## PROVIDED MATERIAL
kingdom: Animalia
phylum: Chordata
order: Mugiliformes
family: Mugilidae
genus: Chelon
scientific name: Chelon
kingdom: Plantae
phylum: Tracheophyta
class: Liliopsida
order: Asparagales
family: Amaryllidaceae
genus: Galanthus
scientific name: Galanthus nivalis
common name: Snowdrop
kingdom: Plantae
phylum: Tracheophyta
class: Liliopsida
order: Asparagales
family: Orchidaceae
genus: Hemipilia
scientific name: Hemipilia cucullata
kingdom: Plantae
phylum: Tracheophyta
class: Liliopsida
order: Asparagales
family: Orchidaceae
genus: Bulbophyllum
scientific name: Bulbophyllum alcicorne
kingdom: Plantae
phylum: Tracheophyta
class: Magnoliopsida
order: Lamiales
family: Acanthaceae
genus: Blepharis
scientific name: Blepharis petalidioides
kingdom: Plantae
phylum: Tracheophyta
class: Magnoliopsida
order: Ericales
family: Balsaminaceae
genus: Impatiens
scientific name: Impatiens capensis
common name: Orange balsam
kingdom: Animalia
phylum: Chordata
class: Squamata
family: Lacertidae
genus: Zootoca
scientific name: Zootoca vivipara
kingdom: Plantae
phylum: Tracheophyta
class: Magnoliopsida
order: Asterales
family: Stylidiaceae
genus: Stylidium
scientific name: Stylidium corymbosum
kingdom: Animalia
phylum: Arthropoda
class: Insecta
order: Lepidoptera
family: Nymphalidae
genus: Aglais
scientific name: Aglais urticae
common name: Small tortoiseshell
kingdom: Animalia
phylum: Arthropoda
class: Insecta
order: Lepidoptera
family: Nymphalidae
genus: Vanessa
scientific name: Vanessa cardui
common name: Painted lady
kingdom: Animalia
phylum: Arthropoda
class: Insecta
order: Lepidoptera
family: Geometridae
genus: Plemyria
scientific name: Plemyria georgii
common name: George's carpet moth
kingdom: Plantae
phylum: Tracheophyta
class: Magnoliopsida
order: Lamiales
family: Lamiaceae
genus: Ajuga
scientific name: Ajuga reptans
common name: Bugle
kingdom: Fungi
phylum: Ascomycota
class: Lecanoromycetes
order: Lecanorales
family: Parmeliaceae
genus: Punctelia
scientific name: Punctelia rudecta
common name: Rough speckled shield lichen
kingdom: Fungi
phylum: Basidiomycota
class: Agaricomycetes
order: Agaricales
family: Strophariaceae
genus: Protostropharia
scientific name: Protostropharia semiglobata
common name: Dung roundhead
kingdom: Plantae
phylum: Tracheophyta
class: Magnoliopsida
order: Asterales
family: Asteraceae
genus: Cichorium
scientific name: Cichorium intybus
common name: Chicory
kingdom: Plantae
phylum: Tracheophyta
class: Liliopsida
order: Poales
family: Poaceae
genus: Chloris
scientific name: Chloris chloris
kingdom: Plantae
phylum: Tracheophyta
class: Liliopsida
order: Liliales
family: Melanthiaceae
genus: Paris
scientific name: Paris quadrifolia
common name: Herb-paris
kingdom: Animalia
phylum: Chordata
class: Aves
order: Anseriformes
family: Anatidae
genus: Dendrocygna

## EXERCISE AIM
Reproduce word for word every line in the rows above, from the first kingdom line through the final genus line.

## ANSWER TO THIS PROBLEM
kingdom: Animalia
phylum: Chordata
order: Mugiliformes
family: Mugilidae
genus: Chelon
scientific name: Chelon
kingdom: Plantae
phylum: Tracheophyta
class: Liliopsida
order: Asparagales
family: Amaryllidaceae
genus: Galanthus
scientific name: Galanthus nivalis
common name: Snowdrop
kingdom: Plantae
phylum: Tracheophyta
class: Liliopsida
order: Asparagales
family: Orchidaceae
genus: Hemipilia
scientific name: Hemipilia cucullata
kingdom: Plantae
phylum: Tracheophyta
class: Liliopsida
order: Asparagales
family: Orchidaceae
genus: Bulbophyllum
scientific name: Bulbophyllum alcicorne
kingdom: Plantae
phylum: Tracheophyta
class: Magnoliopsida
order: Lamiales
family: Acanthaceae
genus: Blepharis
scientific name: Blepharis petalidioides
kingdom: Plantae
phylum: Tracheophyta
class: Magnoliopsida
order: Ericales
family: Balsaminaceae
genus: Impatiens
scientific name: Impatiens capensis
common name: Orange balsam
kingdom: Animalia
phylum: Chordata
class: Squamata
family: Lacertidae
genus: Zootoca
scientific name: Zootoca vivipara
kingdom: Plantae
phylum: Tracheophyta
class: Magnoliopsida
order: Asterales
family: Stylidiaceae
genus: Stylidium
scientific name: Stylidium corymbosum
kingdom: Animalia
phylum: Arthropoda
class: Insecta
order: Lepidoptera
family: Nymphalidae
genus: Aglais
scientific name: Aglais urticae
common name: Small tortoiseshell
kingdom: Animalia
phylum: Arthropoda
class: Insecta
order: Lepidoptera
family: Nymphalidae
genus: Vanessa
scientific name: Vanessa cardui
common name: Painted lady
kingdom: Animalia
phylum: Arthropoda
class: Insecta
order: Lepidoptera
family: Geometridae
genus: Plemyria
scientific name: Plemyria georgii
common name: George's carpet moth
kingdom: Plantae
phylum: Tracheophyta
class: Magnoliopsida
order: Lamiales
family: Lamiaceae
genus: Ajuga
scientific name: Ajuga reptans
common name: Bugle
kingdom: Fungi
phylum: Ascomycota
class: Lecanoromycetes
order: Lecanorales
family: Parmeliaceae
genus: Punctelia
scientific name: Punctelia rudecta
common name: Rough speckled shield lichen
kingdom: Fungi
phylum: Basidiomycota
class: Agaricomycetes
order: Agaricales
family: Strophariaceae
genus: Protostropharia
scientific name: Protostropharia semiglobata
common name: Dung roundhead
kingdom: Plantae
phylum: Tracheophyta
class: Magnoliopsida
order: Asterales
family: Asteraceae
genus: Cichorium
scientific name: Cichorium intybus
common name: Chicory
kingdom: Plantae
phylum: Tracheophyta
class: Liliopsida
order: Poales
family: Poaceae
genus: Chloris
scientific name: Chloris chloris
kingdom: Plantae
phylum: Tracheophyta
class: Liliopsida
order: Liliales
family: Melanthiaceae
genus: Paris
scientific name: Paris quadrifolia
common name: Herb-paris
kingdom: Animalia
phylum: Chordata
class: Aves
order: Anseriformes
family: Anatidae
genus: Dendrocygna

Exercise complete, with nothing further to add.